■ **Texte du document**
◆ ◆ ◆ ◆

Catherine Frot : « Je me sens petite et grande à la fois »
Catherine Frot : « Je me sens petite et grande à la fois »
Propos recueillis par Sandrine Blanchard
Après son César de la meilleure actrice pour « Marguerite », elle vient de remporter le Molière de la meilleure comédienne de théâtre privé pour « Fleur de Cactus ». Et tourne actuellement « La Sage Femme » de Martin Provost, aux côtés de Catherine Deneuve et Olivier Gourmet.
Je ne serais pas arrivée là si…
… Si ma grand-mère paternelle n’avait pas été une grande fidèle de la Comédie-Française, qui me racontait toutes les pièces qu’elle allait voir. Elle était commerçante et a été abonnée pendant quarante ans au Français. Elle m’a communiqué son amour du théâtre.
Quels souvenirs gardez-vous de ses récits ?
Elle ne s’est jamais remise de la représentation du Dindon. Elle rejouait sans cesse les répliques et partait dans des fous rires. Le plaisir rayonnant que je voyais sur son visage, c’était magique.
Cela vous faisait rêver ?
Cela m’impressionnait. Je recevais sa joie et surtout son amour des acteurs – Jacques Charon, Jean Le Poulain… C’était comme si elle les avait toujours connus.
Elle ne vous a jamais emmenée avec elle au théâtre ?
Non. Par contre, elle est venue me voir dans l’une de mes premières pièces. A peine entrée sur scène, elle a crié : « C’est ma petite fille ! » Tout le monde a entendu.
Votre première envie professionnelle n’était pas la scène…
Gamine, je voulais être géologue. Mon père, ingénieur, nous racontait sans cesse comment la Terre s’était fabriquée, nous expliquait la forme des montagnes. Je ramassais des cailloux, j’aimais leur graphisme, leurs taches, la possibilité d’évasion lorsqu’on les regarde ; comme dans la peinture de Pierre Soulages, que j’adore. Mais je me suis aperçue que je ne pouvais pas faire un métier scientifique. J’étais trop attirée par le domaine artistique.
Pourquoi ?
Parce que je voulais faire l’inverse de mes parents. Un peu par rebellion. Je refusais de faire de longues études. Avocat, médecin, etc., c’était « non ». J’aime depuis toujours l’état contemplatif. Très tôt, la notion de transformation était pour moi une idée artistique. La nature se transforme en peinture, les acteurs se transforment en personnages, cela m’a toujours interpellée.
Votre première transformation, c’était Zavattine dans la cour de l’école ?

◆ ◆ ◆ ◆

■ **Données fournies**

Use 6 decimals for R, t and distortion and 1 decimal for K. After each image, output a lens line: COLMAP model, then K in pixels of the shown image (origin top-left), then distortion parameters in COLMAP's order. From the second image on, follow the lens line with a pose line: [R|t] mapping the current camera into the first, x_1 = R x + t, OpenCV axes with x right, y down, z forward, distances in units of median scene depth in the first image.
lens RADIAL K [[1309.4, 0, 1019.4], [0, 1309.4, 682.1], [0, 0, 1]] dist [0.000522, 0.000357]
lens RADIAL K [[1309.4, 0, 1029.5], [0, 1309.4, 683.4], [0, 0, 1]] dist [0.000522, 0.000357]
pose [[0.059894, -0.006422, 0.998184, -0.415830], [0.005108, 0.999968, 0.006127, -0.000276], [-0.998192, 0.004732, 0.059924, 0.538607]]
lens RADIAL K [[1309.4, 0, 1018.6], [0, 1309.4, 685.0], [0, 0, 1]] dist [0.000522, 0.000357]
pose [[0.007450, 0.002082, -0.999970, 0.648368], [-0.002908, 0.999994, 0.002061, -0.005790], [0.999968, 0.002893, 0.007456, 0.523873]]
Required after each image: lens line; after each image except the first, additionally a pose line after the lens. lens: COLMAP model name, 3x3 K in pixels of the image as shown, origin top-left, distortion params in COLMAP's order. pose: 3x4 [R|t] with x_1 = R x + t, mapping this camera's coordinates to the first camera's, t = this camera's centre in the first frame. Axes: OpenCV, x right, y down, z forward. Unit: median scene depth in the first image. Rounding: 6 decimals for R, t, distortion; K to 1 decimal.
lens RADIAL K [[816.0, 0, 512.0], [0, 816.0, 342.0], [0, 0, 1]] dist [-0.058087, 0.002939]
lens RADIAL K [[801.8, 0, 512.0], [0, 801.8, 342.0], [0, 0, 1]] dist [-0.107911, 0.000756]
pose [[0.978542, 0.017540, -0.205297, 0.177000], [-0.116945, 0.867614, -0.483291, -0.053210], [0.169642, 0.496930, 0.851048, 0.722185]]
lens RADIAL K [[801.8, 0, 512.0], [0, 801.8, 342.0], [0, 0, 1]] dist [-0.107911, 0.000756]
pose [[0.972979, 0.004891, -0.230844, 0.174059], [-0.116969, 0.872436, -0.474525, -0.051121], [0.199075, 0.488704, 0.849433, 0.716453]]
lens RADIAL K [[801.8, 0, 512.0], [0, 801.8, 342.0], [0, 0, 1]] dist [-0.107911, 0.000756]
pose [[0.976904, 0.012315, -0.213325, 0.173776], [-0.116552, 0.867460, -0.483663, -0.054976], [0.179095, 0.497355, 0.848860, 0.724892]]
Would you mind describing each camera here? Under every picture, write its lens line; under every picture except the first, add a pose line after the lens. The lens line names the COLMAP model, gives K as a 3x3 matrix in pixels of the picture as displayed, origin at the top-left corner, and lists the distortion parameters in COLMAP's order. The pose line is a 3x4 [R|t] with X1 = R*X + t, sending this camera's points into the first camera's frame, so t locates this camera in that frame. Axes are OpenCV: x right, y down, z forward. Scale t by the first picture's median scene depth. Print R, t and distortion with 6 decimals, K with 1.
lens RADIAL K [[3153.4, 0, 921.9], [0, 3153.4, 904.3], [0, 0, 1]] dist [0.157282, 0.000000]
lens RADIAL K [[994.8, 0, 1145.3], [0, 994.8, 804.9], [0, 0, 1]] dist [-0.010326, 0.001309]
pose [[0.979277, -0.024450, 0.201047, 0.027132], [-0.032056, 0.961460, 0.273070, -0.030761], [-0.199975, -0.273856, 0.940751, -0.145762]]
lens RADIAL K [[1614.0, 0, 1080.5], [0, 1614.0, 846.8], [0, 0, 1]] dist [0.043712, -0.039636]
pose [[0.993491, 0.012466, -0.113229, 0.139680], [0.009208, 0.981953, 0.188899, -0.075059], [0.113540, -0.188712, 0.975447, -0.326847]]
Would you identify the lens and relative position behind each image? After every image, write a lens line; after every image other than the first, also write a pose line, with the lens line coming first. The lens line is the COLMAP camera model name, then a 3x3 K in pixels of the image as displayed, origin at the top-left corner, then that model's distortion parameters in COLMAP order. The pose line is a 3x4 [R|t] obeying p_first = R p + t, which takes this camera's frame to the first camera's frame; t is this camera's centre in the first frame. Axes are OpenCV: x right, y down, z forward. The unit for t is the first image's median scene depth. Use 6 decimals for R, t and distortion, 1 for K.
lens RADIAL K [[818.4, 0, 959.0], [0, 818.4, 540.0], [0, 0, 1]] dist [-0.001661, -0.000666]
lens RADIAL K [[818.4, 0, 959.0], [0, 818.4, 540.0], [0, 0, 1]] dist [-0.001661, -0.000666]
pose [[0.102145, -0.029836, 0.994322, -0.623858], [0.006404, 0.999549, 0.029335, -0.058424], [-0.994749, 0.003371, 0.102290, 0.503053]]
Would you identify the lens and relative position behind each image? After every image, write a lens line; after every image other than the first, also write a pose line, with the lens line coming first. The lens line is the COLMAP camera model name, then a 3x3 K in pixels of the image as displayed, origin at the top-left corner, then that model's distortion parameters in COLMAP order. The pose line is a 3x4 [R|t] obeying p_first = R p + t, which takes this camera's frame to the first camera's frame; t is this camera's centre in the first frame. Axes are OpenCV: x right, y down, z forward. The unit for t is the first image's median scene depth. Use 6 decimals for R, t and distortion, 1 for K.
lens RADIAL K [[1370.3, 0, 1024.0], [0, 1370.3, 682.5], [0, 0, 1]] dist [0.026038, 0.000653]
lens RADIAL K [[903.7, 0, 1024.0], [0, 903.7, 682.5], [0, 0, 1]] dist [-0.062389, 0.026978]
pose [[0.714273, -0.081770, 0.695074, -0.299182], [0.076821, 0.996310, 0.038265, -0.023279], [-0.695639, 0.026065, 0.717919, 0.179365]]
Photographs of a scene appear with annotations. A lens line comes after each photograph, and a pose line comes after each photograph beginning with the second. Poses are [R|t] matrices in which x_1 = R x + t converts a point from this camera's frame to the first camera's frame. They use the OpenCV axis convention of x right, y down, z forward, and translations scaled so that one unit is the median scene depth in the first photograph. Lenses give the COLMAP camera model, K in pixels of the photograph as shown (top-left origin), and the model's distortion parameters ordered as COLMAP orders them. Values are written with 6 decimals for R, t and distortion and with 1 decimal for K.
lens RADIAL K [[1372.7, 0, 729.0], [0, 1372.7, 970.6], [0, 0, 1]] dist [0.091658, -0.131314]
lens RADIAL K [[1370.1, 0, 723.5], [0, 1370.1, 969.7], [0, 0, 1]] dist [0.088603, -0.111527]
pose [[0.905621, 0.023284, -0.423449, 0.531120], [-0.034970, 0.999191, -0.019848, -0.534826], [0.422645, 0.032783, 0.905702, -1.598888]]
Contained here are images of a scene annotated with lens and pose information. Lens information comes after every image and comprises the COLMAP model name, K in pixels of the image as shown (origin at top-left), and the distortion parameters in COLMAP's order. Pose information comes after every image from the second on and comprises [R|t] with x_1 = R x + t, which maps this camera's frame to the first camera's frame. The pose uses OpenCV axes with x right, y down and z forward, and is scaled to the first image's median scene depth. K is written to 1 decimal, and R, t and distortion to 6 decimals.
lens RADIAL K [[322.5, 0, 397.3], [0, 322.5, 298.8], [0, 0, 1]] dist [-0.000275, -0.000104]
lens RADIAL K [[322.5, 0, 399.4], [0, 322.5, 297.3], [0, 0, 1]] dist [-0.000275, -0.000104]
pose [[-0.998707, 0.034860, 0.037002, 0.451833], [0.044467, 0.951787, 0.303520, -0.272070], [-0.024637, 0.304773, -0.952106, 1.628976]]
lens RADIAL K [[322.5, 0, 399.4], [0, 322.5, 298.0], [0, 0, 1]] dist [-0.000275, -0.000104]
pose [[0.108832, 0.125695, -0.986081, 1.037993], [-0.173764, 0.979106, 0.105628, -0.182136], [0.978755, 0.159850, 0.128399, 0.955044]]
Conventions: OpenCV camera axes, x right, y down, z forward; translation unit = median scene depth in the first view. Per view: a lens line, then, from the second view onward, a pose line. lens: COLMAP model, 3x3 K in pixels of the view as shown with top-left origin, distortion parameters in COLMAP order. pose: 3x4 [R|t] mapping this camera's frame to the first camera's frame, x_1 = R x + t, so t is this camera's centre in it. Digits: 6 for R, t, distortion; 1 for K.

◆ ◆ ◆ ◆

■ **Consigne**
Recopiez, s'il vous plaît, le passage de l'entretien allant de « Je ne serais » jusqu'à « ses récits ? » inclus, en mettant « trente » à la place de « quarante ». Ces données proviennent d'une autre source que l'entretien.

■ **Résultat**
Je ne serais pas arrivée là si…
… Si ma grand-mère paternelle n’avait pas été une grande fidèle de la Comédie-Française, qui me racontait toutes les pièces qu’elle allait voir. Elle était commerçante et a été abonnée pendant trente ans au Français. Elle m’a communiqué son amour du théâtre.
Quels souvenirs gardez-vous de ses récits ?